Effect of deficit financing by the government

What is the likely effect of deficit financing by the government?

  1. Increase in employment without inflation
  2. Decrease in money supply and price levels
  3.  Increase in aggregate demand and rise in prices
  4. Reduction in government expenditure

EXPLANATION

What is Deficit Financing?

  • Deficit financing means the government spends more than it earns through revenues (like taxes).

  • To cover this gap (the fiscal deficit), the government borrows from the Reserve Bank of India (RBI) or prints new currency.

  • This leads to an increase in money supply in the economy.


🔹 Likely Effects:

  1. Increase in Money Supply:

    • When the government borrows from the RBI or prints new money, additional currency enters circulation.

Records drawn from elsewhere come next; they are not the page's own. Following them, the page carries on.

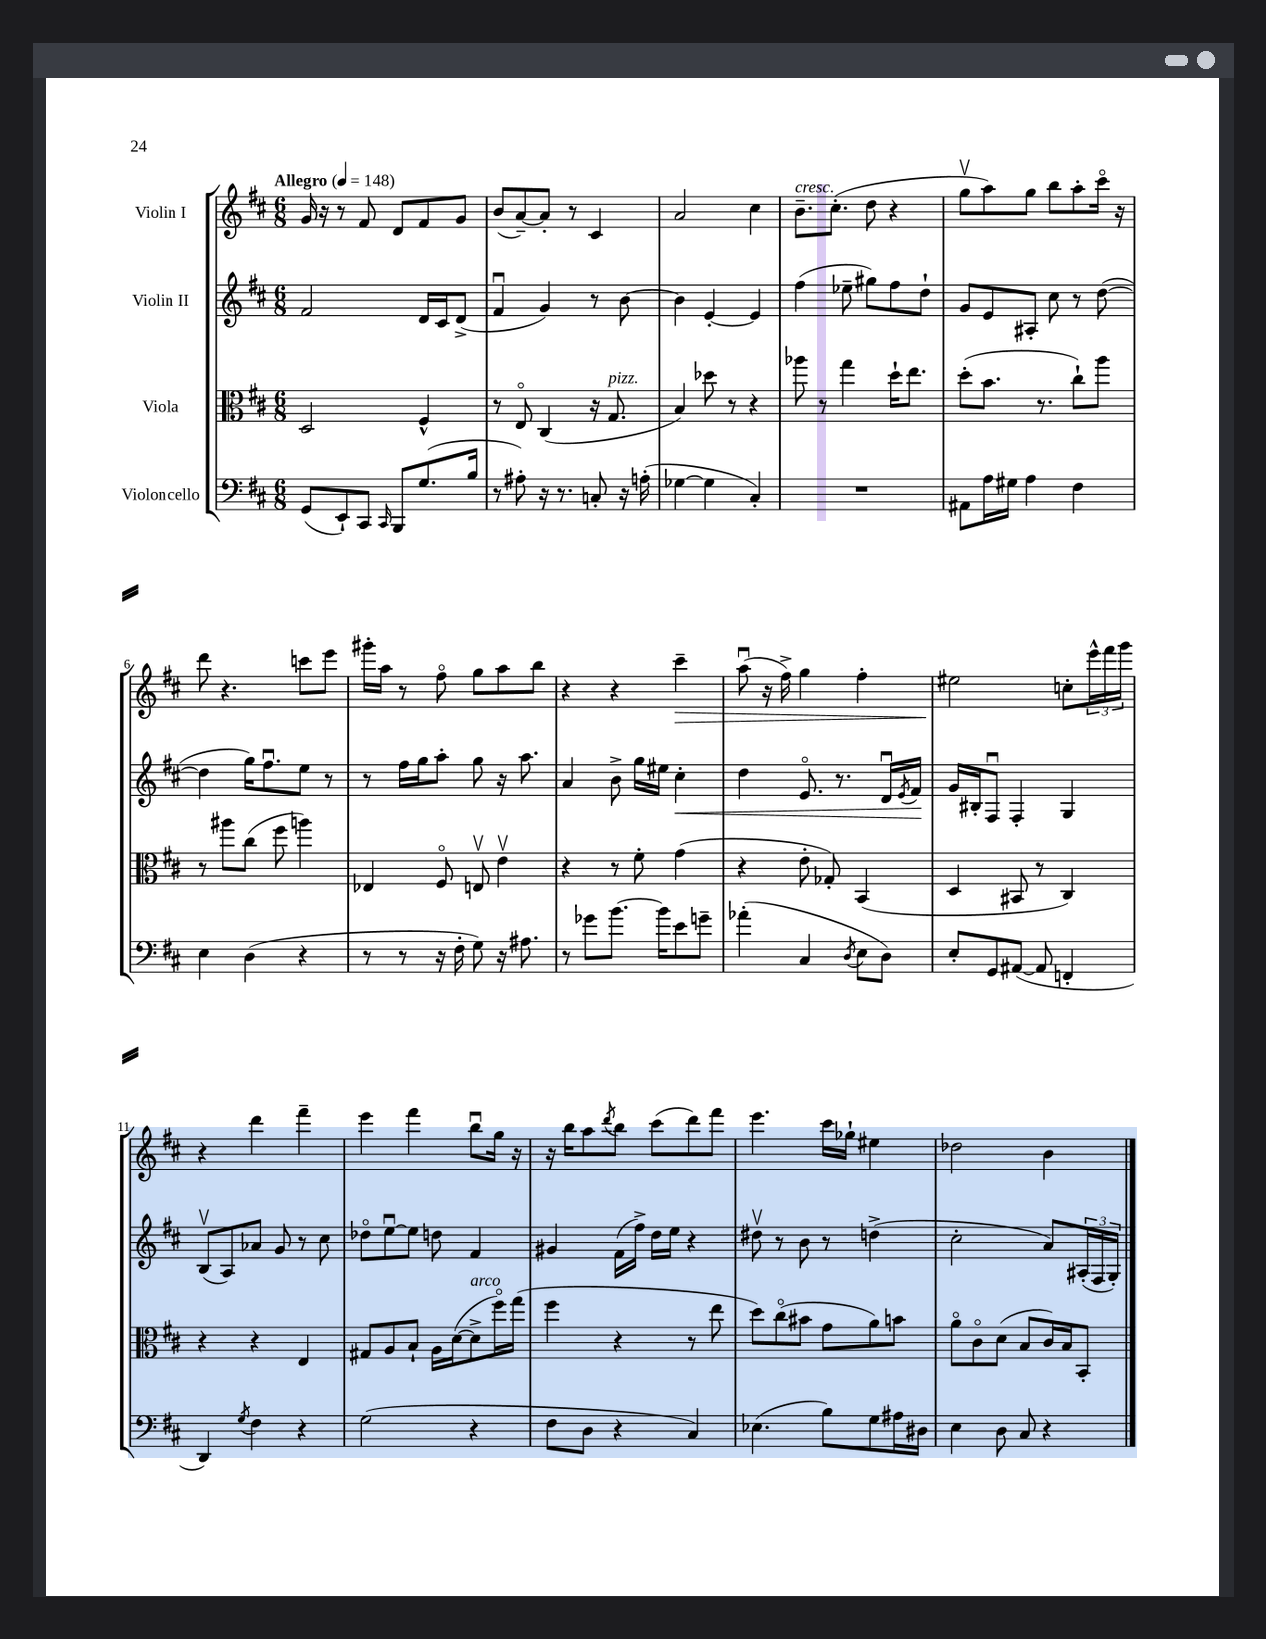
<<
\new StaffGroup <<
\new Staff = "s0" \with { instrumentName = "Violin I" } {
    \clef treble \key d \major \numericTimeSignature \time 6/8 \tempo "Allegro" 4 = 148
    g'16 r16 r8 fis'8 d'8 fis'8 g'8 |
    b'8( a'8~--) a'8-. r8 cis'4 |
    a'2 cis''4 |
    b'8.--^\markup { \italic "cresc." } cis''8.-.( d''8 r4 |
    g''8\upbow a''8) g''8 b''8 a''8-. cis'''16\flageolet r16 |
    d'''8 r4. c'''8 e'''8 |
    gis'''16-. a''16 r8 fis''8\flageolet g''8 a''8 b''8 |
    r4 r4 cis'''4--\> |
    a''8\downbow( r16 fis''16->) g''4 fis''4-. |
    eis''2\! c''8-. \tuplet 3/2 { e'''16-^ fis'''16 g'''16 } |
    r4 d'''4 fis'''4-- |
    e'''4 fis'''4 b''8\downbow g''16 r16 |
    r16 b''16 a''8 \acciaccatura { d'''8 } b''8 cis'''8( d'''8) fis'''8 |
    e'''4. cis'''16 ges''16-! eis''4 |
    des''2 b'4 \bar "|." |
}
\new Staff = "s1" \with { instrumentName = "Violin II" } {
    \clef treble \key d \major \numericTimeSignature \time 6/8
    fis'2 d'16 cis'16 d'8->( |
    fis'4\downbow g'4) r8 b'8~ |
    b'4 e'4~-. e'4 |
    fis''4( ees''8-- gis''8) fis''8 d''8-! |
    g'8 e'8 ais8-. cis''8 r8 d''8~( |
    d''4 g''16) fis''8.\downbow e''8 r8 |
    r8 fis''16 g''16 a''8-. g''8 r16 a''8. |
    a'4 b'8-> g''16 eis''16 cis''4-.\< |
    d''4 e'8.\flageolet r8. d'16\downbow \acciaccatura { e'8 } fis'16\! |
    g'16 bis16-. fis8\downbow fis4-. g4 |
    b8\upbow( a8) aes'8 g'8 r8 cis''8 |
    des''8\flageolet e''8~\downbow e''8 d''8 fis'4 |
    gis'4 fis'16( fis''16->) d''16 e''16 r4 |
    dis''8\upbow r8 b'8 r8 d''4->( |
    cis''2-. a'8) \tuplet 3/2 { ais16-.( fis16 g16-.) } \bar "|." |
}
\new Staff = "s2" \with { instrumentName = "Viola" } {
    \clef alto \key d \major \numericTimeSignature \time 6/8
    d2 fis4-^ |
    r8 e8\flageolet cis4( r16 g8.^\markup { \italic "pizz." } |
    b4) des''8 r8 r4 |
    aes''8 r8 g''4 d''16-! e''8. |
    d''8-.( b'8. r8. cis''8-!) a''8 |
    r8 ais''8 cis''8( fis''8 a''4) |
    ees4 fis8\flageolet e8\upbow e'4\upbow |
    r4 r8 fis'8-. g'4( |
    r4 e'8-. ges8-.) b,4( |
    d4 bis,8 r8 cis4) |
    r4 r4 e4 |
    gis8 a8 b8-! a16 d'16~( d'8->^\markup { \italic "arco" } fis''16\flageolet) g''16( |
    fis''4 r4 r8 e''8 |
    d''8) cis''8\flageolet( bis'8 g'8 a'8) b'8 |
    a'8\flageolet cis'8\flageolet d'8( b8 cis'16) b16 b,8-. \bar "|." |
}
\new Staff = "s3" \with { instrumentName = "Violoncello" } {
    \clef bass \key d \major \numericTimeSignature \time 6/8
    g,8( e,8-!) cis,8 \grace { cis,16 } b,,8 g8.( b16 |
    r8 ais8-.) r16 r8. c8-. r16 a16-.( |
    ges4~ ges4 cis4-.) |
    R2. |
    ais,8 a16 gis16 a4 fis4 |
    e4 d4( r4 |
    r8 r8 r16 fis16-. g8) r16 ais8. |
    r8 ges'8 b'8.~ b'16 e'8 g'8-- |
    aes'4-.( cis4 \acciaccatura { d8 } e8 d8) |
    e8-. g,8 ais,8~( ais,8 f,4-. |
    d,4) \acciaccatura { g8 } fis4 r4 |
    g2( r4 |
    fis8 d8 r4 cis4) |
    ees4.( b8) g8 ais16 dis16 |
    e4 d8 cis8 r4 \bar "|." |
}
>>
>>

    • More money → people have higher purchasing power.

  2. Increase in Aggregate Demand:

    • With more money in hand, consumption and investment increase.

    • This raises the aggregate demand for goods and services.

  3. Rise in Prices (Inflation):

    • If production doesn’t increase in proportion to the demand, prices start rising.

    • This leads to demand-pull inflation.


🔹 Short-term vs Long-term Effects:

  • Short-term: Can boost employment and economic growth (useful during recession).

  • Long-term: May cause inflation and currency devaluation if overused.


❌ Why Other Options Are Wrong:

Option Explanation
Increase in employment without inflation Not likely — deficit financing usually causes inflation if not matched by production.
Decrease in money supply and price levels Opposite effect — deficit financing increases money supply.
Reduction in government expenditure Deficit financing means more expenditure, not less.